Then I’m Sixtyfour

Many years ago, today was many years from now. “When I’m sixtyfour” was released on the Sgt Pepper’s album on June 1st, 1967 two weeks before I turned 12, and a few weeks before Paul McCartney turned 25. 25 is probably around the age when we realise that we will not live forever, and will not stay forever young. Crowning a fantasitc career with something like Sgt Peppers, before turing 25, is really an achievment. Sgt Peppers was very much Paul McCartney’s album.

At 12 years, I was probably living in the youth bubble with a sense of immortality. We would live forever, and be forever young. Getting old was for the old folks, not for us.

But those who are forever young, at least in our memories, are those who never grew old, like the memebers of the “Club 27”, people like Rbert Johnson, Jimi Hendrix, Janis Joplin, Jim Morrison, Curt Cobain and Amy Winehouse.

It is better to get old than to die young. But as time goes by, we have to change music. We have to go to Charlie Parker: Now is the time.

Now is the time. I am turning 64. The hair is getting thinner, but I still have not lost it. It is a bit grayer than it used to be, but not too gray. And I have not put the hair I still have into a tight pony tail. When I see old men with this, it always have me think of a kind of “do it yourself face lift”.

I am getting along well, and have accepted the age. But I still do not identify with my picture of a person who is 64 years old.

I like to play with numbers and numbering systems. 64 is a good number to play with. If we use base 8, 64 will be 100. The square of the root will be written 100. It is more fun to celebrate 100 years than 64. If we go to base 4, it will be 1.000. It is even more fun if we go to base 2, or the binary system. Then 64 will be 1 000 000. That’s something: 1 000 000 years! It is not without reason that we so frequently see the number 64 in relation to computers, that work with a binary system.

Sometimes people ask, and sometimes I ask myself if I would have liked to be young again. And to be honest, my answer is “not really”.  Being young is a difficult time . We are insecure and we lack confidence. Young people are eager to please. Who they want to please, can vary. It can be their parents, the teachers or the group we want to be accepted by and become a part of. Which sometimes will mean pleasing neither the parents nor the teachers.

* **Given information**
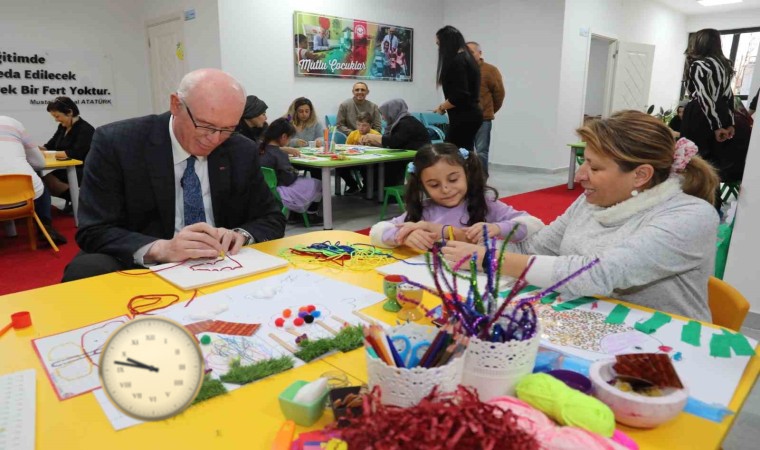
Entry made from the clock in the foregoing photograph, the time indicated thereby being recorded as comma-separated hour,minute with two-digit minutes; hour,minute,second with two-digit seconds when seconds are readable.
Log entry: 9,47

* **Jobs**
1. In the passage on turning sixty-four that precedes the lines, return the span that begins at the words "But those who" and stops after the words "Parker: Now is the time.", copied verbatim.
2. According to the passage on turning sixty-four, on what date was "When I'm sixtyfour" released?

* **Answers for this exercise**
1.
But those who are forever young, at least in our memories, are those who never grew old, like the memebers of the “Club 27”, people like Rbert Johnson, Jimi Hendrix, Janis Joplin, Jim Morrison, Curt Cobain and Amy Winehouse.

It is better to get old than to die young. But as time goes by, we have to change music. We have to go to Charlie Parker: Now is the time.

2. June 1st, 1967